§ Document passage
__________
The Company utilizes the asset and liability method of accounting for income taxes. Under the asset and liability method, deferred tax assets and liabilities are recognized for the estimated future tax consequences attributable to temporary differences between the financial statement carrying amounts of existing assets and liabilities and their respective tax bases. A valuation allowance is provided when it is more likely than not that some portion or all of the deferred tax assets will not be realized. The Company considers certain tax planning strategies in its assessment as to the recoverability of its tax assets. Deferred tax assets and liabilities are measured using enacted tax rates in effect for the year in which those temporary differences are expected to be recovered or settled. The effect on deferred tax assets and liabilities of a change in tax rates is recognized in earnings in the period that the tax rate changes. The Company recognizes, in its financial statements, the impact of a tax position, if that position is more likely than not to be sustained on audit, based on technical merits of the position. The Company's Federal tax returns for fiscal 2007 through fiscal 2009 remain open for examination. There are no material unrecognized tax positions in the financial statements.
                  

Concentration of Credit Risk

Financial instruments that potentially subject the Company to concentration of credit risk consist primarily of cash and cash equivalents and accounts receivable. The Company maintains its cash and cash equivalents in financial institutions and brokerage accounts.  To the extent that such deposits exceed the maximum insurance levels, they are uninsured. The Company performs ongoing evaluations of its customers' financial condition, as well as general economic conditions and, generally, requires no collateral from its customers. At April 30, 2010, amounts due from one customer totaled approximately 14% of accounts receivable. At April 30, 2009, amounts due from one customer totaled approximately 21% of accounts receivable.
__________
§ Material
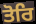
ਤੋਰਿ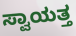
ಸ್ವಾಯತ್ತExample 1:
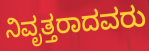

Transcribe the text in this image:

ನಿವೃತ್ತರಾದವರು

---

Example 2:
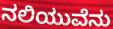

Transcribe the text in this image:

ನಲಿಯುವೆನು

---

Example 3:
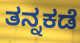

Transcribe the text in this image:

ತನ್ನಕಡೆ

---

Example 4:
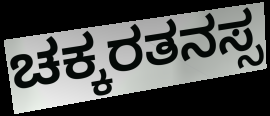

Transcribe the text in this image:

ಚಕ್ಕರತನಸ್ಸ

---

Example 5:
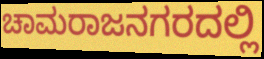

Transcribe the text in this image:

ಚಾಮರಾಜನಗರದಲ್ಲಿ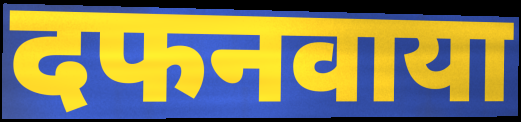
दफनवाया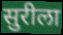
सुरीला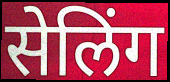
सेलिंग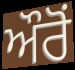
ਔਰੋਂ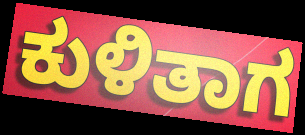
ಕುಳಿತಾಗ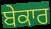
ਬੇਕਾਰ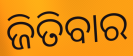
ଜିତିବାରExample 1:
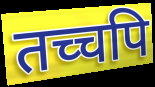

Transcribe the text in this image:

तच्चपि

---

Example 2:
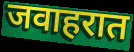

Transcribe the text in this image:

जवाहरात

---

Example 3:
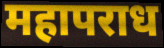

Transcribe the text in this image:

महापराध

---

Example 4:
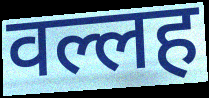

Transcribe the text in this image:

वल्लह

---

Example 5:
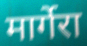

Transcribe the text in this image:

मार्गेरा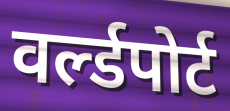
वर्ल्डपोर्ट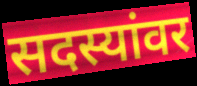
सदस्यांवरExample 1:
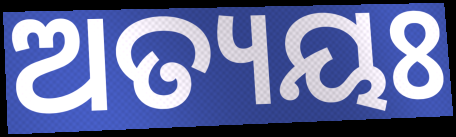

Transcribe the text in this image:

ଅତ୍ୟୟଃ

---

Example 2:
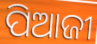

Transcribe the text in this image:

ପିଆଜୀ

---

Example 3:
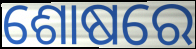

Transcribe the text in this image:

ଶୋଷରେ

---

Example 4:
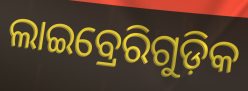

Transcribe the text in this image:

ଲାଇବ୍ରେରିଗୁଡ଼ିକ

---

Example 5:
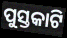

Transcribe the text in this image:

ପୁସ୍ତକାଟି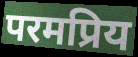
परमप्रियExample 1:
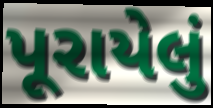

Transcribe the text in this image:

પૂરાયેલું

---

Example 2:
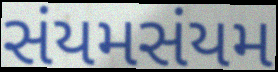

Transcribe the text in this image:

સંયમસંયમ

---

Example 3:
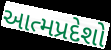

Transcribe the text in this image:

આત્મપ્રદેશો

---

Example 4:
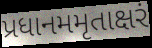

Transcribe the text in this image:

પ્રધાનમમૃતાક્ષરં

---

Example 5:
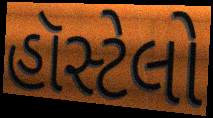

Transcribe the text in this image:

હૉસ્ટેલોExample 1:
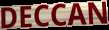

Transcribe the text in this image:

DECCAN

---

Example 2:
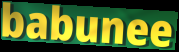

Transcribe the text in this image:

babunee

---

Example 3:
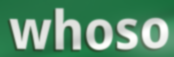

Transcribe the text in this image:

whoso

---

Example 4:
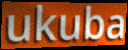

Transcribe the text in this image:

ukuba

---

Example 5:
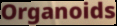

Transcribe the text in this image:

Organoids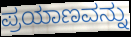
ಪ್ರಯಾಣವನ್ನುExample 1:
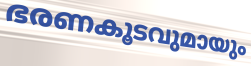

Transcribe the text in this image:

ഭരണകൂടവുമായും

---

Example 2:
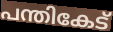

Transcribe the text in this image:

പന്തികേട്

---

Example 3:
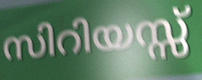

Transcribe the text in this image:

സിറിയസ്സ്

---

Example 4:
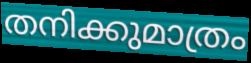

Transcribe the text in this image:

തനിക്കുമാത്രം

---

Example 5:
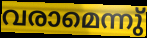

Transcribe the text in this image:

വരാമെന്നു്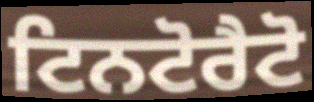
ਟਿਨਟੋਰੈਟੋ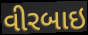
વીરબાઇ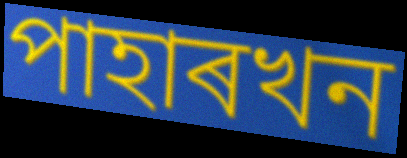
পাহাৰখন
__________
§ Tasks to complete
1. Can you reproduce the stretch of the accounting passage from "Financial instruments that" through "21% of accounts receivable.", word for word?
2. How would you carry on the accounting passage on income taxes and credit risk, picking up right after its final sentence?
The material has no connection to the accounting passage on income taxes and credit risk.

§ Responses to the tasks
1.
Financial instruments that potentially subject the Company to concentration of credit risk consist primarily of cash and cash equivalents and accounts receivable. The Company maintains its cash and cash equivalents in financial institutions and brokerage accounts.  To the extent that such deposits exceed the maximum insurance levels, they are uninsured. The Company performs ongoing evaluations of its customers' financial condition, as well as general economic conditions and, generally, requires no collateral from its customers. At April 30, 2010, amounts due from one customer totaled approximately 14% of accounts receivable. At April 30, 2009, amounts due from one customer totaled approximately 21% of accounts receivable.

2.
In fiscal 2010, the Company had sales to one customer that accounted for approximately 11% revenues. In fiscal 2009, the Company had sales to one customer that accounted for approximately 17% of revenues. In fiscal 2008, the Company had sales to one customer that accounted for 14% of revenues.


Net earnings (loss) per share

Basic net earnings per share is calculated by dividing net earnings by the weighted average number of common shares outstanding during the period. Diluted net earnings per share was calculated in a manner consistent with basic net earnings per share except that the weighted average number of common shares outstanding also includes the dilutive effect of stock options outstanding (using the treasury stock method).

The following presents a reconciliation of the numerator and denominator used in computing basic and diluted net earnings per share.
 
 


 
17

 

                                   Year ended April 30, 2010
                                 Loss       Shares      Per share
                             (numerator) (denominator)    amount
                              _________   ___________   _________

Basic net loss per share
-net loss and weighted
average common shares
outstanding                    $(10,743)   8,890,914     $(1.21)

Effect of dilutive securities
-stock options                       -             -          -
                               _______     _________     ______
Diluted net loss per share
-net loss weighted
average common shares
outstanding and effect of
stock options                  $(10,743)   8,890,914     $(1.21)
                               =======     =========     ======


                                   Year ended April 30, 2009
                                 Loss       Shares      Per share
                             (numerator) (denominator)    amount
                              _________   ___________   _________

Basic net loss per share
-net loss and weighted
average common shares
outstanding                    $(3,135)    8,869,184     $ (.35)

Effect of dilutive securities
-stock options                       -             -          -
                               _______     _________     ______
Diluted net loss per share
-net loss weighted
average common shares
outstanding and effect of
stock options                  $(3,135)    8,869,184     $ (.35)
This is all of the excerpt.